In fact, J.P. Morgan recommends that retirement portfolios have a 10% exposure to real estate and says this exposure will increase a retirement portfolio’s ending balance by 10%.


Jani Venter, director of defined contribution (DC) fund management team at J.P. Morgan Asset Management, adds: “Real estate is also a cyclical asset class, and we are currently in a trough. We expect it will rebound and continue to grow over the next 10 to 15 years.”

Venter also points out that just as defined benefit (DB) plans have embraced real estate, it makes sense for DC plan sponsors to include real estate in multi-asset, professionally managed funds, such as target-date or white label funds. In fact, Venter says, “one trend we have seen in the past two to three years is investors increasing their exposure to real estate. They are also including real estate in pre- and post-retirement income solutions.

“In the search for retirement income, especially with yields being so low and government bond returns even being negative, many investors are turning to real estate to deliver that income,” Sharma continues. “Real estate can play a role in both the early stages of a target-date fund [TDF]’s glide path and the late stages of its glide path as a fixed income substitute.”

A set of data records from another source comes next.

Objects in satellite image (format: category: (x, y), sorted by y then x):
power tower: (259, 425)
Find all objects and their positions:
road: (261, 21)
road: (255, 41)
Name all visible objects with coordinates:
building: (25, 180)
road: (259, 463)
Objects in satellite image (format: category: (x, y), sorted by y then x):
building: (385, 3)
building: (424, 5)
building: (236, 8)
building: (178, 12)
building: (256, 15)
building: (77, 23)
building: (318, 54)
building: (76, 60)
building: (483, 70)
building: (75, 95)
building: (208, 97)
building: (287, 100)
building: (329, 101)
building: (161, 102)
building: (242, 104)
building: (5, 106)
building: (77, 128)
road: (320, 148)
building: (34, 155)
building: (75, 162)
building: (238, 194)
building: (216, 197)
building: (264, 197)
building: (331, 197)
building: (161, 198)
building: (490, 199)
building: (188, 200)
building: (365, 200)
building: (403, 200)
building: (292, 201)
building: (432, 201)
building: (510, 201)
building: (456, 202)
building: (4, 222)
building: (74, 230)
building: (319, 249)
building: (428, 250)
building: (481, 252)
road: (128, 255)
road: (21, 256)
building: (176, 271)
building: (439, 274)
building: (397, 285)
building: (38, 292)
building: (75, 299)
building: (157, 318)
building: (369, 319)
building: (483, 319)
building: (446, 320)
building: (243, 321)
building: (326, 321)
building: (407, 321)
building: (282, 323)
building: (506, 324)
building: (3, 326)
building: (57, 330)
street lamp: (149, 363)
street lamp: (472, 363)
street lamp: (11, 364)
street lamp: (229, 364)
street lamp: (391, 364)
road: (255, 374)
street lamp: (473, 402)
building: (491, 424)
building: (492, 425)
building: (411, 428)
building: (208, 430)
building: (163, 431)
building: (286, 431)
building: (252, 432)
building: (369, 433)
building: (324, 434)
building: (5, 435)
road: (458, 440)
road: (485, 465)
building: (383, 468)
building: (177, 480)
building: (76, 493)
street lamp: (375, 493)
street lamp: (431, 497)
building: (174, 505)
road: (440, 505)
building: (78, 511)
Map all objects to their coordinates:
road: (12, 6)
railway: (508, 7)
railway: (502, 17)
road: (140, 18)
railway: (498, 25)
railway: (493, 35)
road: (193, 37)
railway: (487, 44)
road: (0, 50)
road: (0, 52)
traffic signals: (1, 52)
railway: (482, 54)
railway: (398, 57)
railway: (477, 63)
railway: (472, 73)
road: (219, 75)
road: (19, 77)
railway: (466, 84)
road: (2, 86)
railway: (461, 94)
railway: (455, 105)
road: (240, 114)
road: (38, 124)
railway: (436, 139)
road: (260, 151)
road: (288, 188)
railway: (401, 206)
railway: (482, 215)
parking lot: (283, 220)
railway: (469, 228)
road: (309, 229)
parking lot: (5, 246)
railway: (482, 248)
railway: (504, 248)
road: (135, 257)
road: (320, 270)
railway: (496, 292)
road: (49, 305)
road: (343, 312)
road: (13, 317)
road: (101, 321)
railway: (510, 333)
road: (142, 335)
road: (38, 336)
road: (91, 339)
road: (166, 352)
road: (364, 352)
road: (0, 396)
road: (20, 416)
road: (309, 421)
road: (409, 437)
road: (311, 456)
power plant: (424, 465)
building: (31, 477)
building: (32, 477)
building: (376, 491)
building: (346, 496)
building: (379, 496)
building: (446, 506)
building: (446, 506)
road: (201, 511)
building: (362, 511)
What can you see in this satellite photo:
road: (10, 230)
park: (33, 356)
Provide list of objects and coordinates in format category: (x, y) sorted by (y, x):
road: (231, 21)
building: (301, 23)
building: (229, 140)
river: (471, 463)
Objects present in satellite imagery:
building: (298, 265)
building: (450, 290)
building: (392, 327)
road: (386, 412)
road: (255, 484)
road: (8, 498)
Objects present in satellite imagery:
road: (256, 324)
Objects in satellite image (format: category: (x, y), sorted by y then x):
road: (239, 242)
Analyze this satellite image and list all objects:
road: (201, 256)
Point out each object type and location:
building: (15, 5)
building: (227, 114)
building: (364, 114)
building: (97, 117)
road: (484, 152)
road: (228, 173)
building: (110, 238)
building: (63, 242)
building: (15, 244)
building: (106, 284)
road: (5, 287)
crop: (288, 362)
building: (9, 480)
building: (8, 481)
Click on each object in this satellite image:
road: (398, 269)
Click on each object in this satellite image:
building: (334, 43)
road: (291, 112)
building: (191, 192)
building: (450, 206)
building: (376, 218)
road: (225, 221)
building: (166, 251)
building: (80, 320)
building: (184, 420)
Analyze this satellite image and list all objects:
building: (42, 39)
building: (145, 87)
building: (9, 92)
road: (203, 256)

In “Long-Term Capital Market Assumptions,” J.P. Morgan says, “The long-term outlook for real assets is attractive, particularly when considered on a risk-adjusted basis, relative to most traditional assets and financial alternatives. We expect core real assets to continue to gain traction in portfolios, give the stable and diversifying nature of their return streams, driven by income generated from long-term contractual cash flows backed by strong counterparties.”